“I can’t believe it’s almost over!” That’s the universal lament I’ve been hearing ever since the calendar ticked over to August 1. Back-to-school ads are on TV and everyone is turning their minds to September.
But summer’s not over yet for exchange-traded funds (ETFs).
In fact, two pieces of research released last week indicate that investors didn’t spend their summer hitting the beach or holidaying at the cottage.
Both the BlackRock ETP Landscape report and ETFGI’s monthly report on flows indicate quite clearly that investors spent July pouring money into ETFs mainly focused on specific regions—and pulling it out of one or two other areas that were hot last year.
What was on their summer hit list? Here are five:
Canada—In July, while you were at the cottage kicking back in a Muskoka chair, Canadian-listed ETFs pulled in US$1.4 billion in net new assets according to ETFGI. That pushed assets in Canadian ETFs to a new record high of US$65.9 billion.
Japan—ETF investors helped fuel a rally in Japanese equities, despite lack of evidence that Abenomics is leading to any meaningful economic growth in that country. Investors have faith that the stimulus program will kick in and translate into growth.
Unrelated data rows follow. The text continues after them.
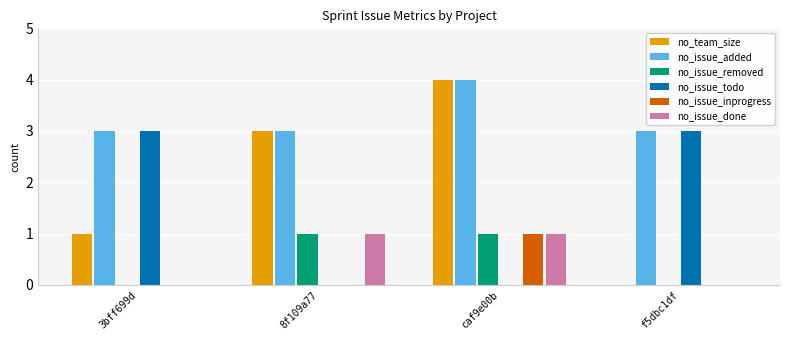

What is the total value across all series at 3bff699d?

7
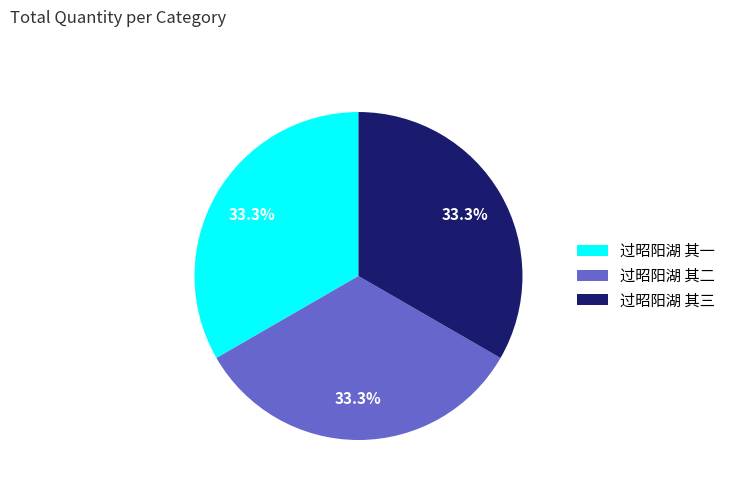

Does 过昭阳湖 其二 represent more than half of the total?

No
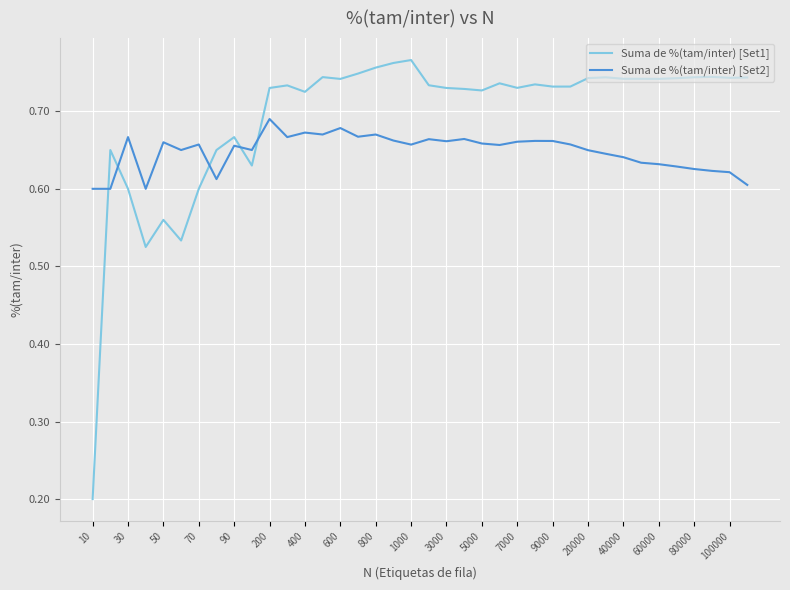

Which series has the widest spread of values?

Suma de %(tam/inter) [Set1]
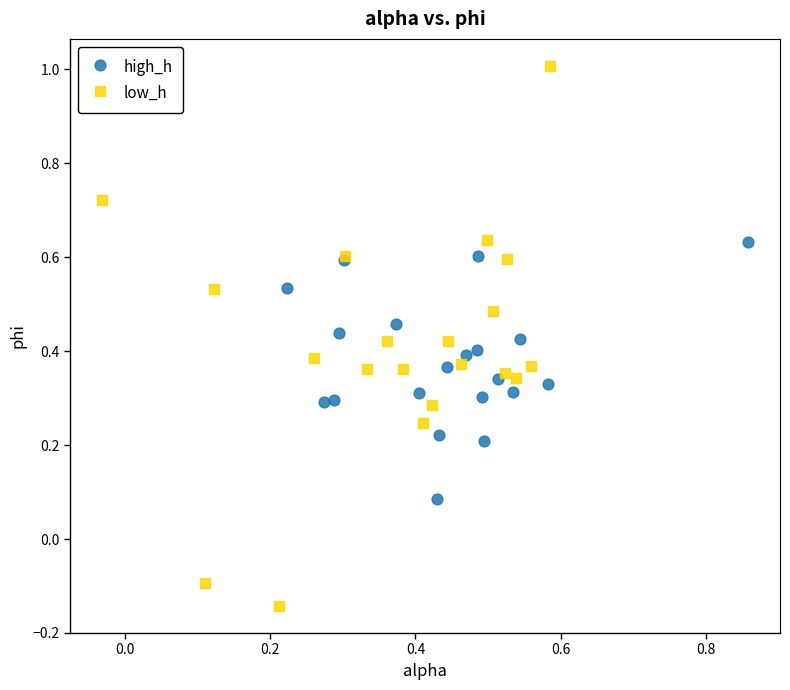

Which series contains the lowest Y value?

low_h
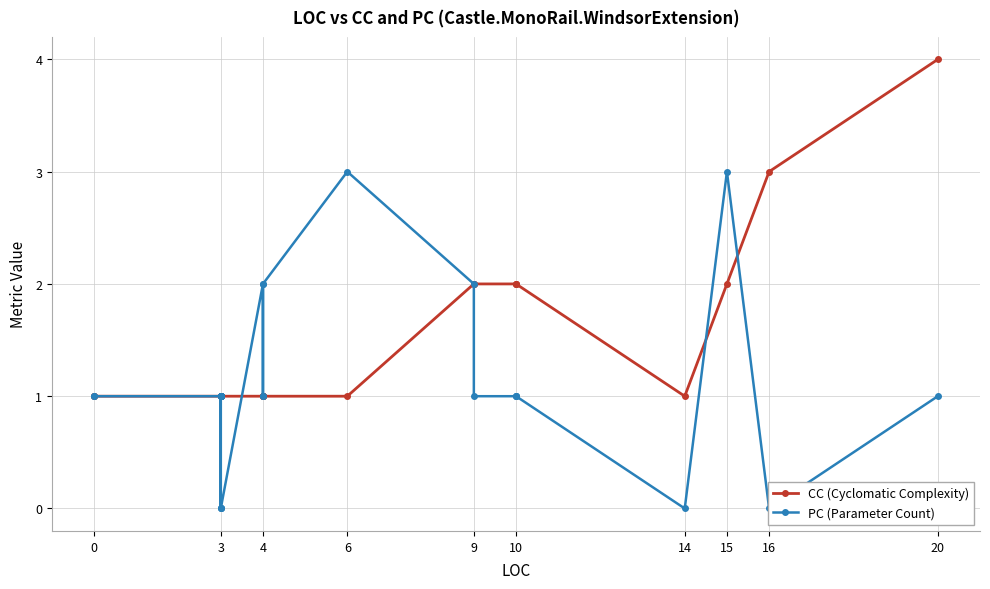

Between 3 and 9, which is larger?

9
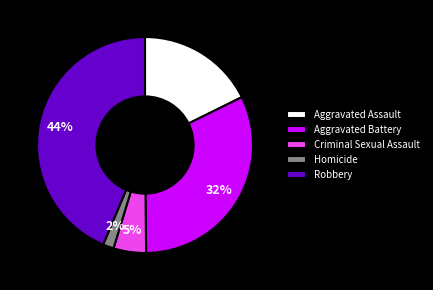

Which has a higher value, Homicide or Aggravated Battery?

Aggravated Battery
China—Investors are desperate for signs—any signs—that China is not on a crash course to a financial crisis. So when China released relatively positive data that its GDP grew 2% in Q2, investors responded by showing some love to emerging markets: July saw equity flows into Chinese and emerging markets equity funds of US$2 billion and US$4.3 billion, respectively.
Europe—ETF investors skipped the European vacation this year—probably a good idea now that Italy has slipped back into recession. After a stellar year that has seen European ETFs gather US$50 billion in assets, July saw investors take a breather. Flows were negligible during the month, according to BlackRock.
High-yield corporates—Investors are pulling out of corporate high-yield ETFs, reversing one of the biggest trends in the space. With higher rates on the way (at some point), investors have begun selling.